I will admit though, I was reluctant to write this post. I feel that many people that have similar thoughts like this to me are in a much worse place. For one, I have a family that tries their best to make me happy. Unfortunately I feel a disconnect between them and myself. They don't know these thoughts that go through my head. I also have friends from high school that, while I haven't seen in person for a year now, are generally available to talk to. But this topic would only lead to judgement and weigh them down with dealing with someone like me who thinks like this. So I rarely bring it up or try to make a half hearted joke.

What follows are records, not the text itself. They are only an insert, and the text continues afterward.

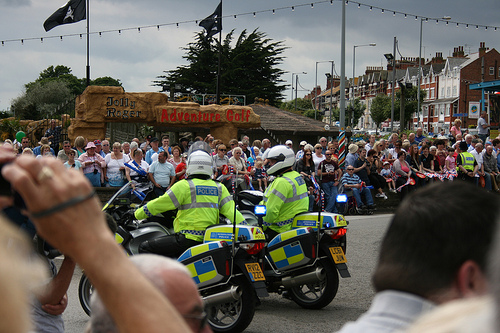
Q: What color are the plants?
A: Green.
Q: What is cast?
A: Shadow.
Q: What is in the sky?
A: Clouds.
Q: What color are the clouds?
A: Grey.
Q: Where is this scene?
A: Street.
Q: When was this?
A: Daytime.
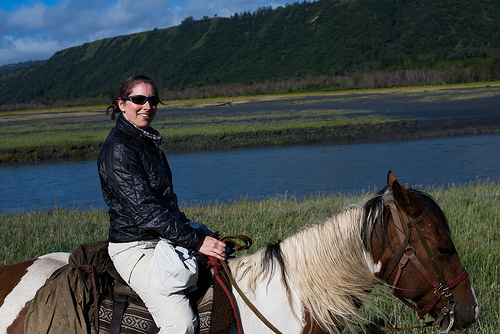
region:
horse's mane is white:
[258, 183, 399, 313]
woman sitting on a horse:
[78, 38, 247, 331]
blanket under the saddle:
[87, 246, 237, 332]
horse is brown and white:
[209, 174, 498, 328]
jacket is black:
[79, 111, 209, 258]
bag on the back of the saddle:
[3, 239, 97, 331]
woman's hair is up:
[102, 69, 167, 126]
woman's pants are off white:
[104, 223, 232, 331]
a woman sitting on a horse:
[65, 73, 436, 313]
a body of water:
[240, 119, 451, 184]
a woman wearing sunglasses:
[116, 75, 166, 121]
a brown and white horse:
[221, 222, 407, 331]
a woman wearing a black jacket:
[75, 128, 176, 228]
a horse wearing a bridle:
[375, 212, 459, 304]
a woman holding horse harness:
[193, 226, 251, 263]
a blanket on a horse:
[100, 290, 215, 332]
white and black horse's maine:
[319, 193, 388, 267]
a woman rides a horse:
[15, 60, 482, 328]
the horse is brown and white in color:
[12, 177, 477, 332]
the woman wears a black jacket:
[95, 115, 207, 245]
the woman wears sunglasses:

I think many of my fears revolve around 1. The lack of romance in my life that I so dearly desire. And 2. The fear of the future. I don't want to be alone for my life, but everyone around me has a significant other, and I am really scared for what i will do after I graduate university. I don't want to let my family down. I feel like I am a complete worthless person to them. For them to spend so much time and money on me, only for me to be a piece of shit failure is something I don't want to continue. I'd rather kill myself than waste any more of their life on me.
The second part is a little less agonizing as there is still time before the day, but I feel really behind others.
It's mainly the first part with some other problems as well. I once heard a phrase that went like something like this "The thing every person wants the most, is always the furtherest away".
Everytime I explain my situation to someone I know, whether it's a highschool friend or my family's friends children that are my age, it's always the same 2 answers:
"Just wait. You'll find someone"
Or
"You have to put in the effort"
Maybe I am just unworthy of anyone.
Maybe one day I will break this courage and just kill myself. But until then, I'm with these thoughts that hurt my heart with so much agony. I don't even cry anymore, I just feel my heart wrecked with pain.
I apologize for this long wall of nothingness text, and I'm sure most will see it as a pathetic complaint. I just wanted somewhere to write this and make my heart hurt a little less.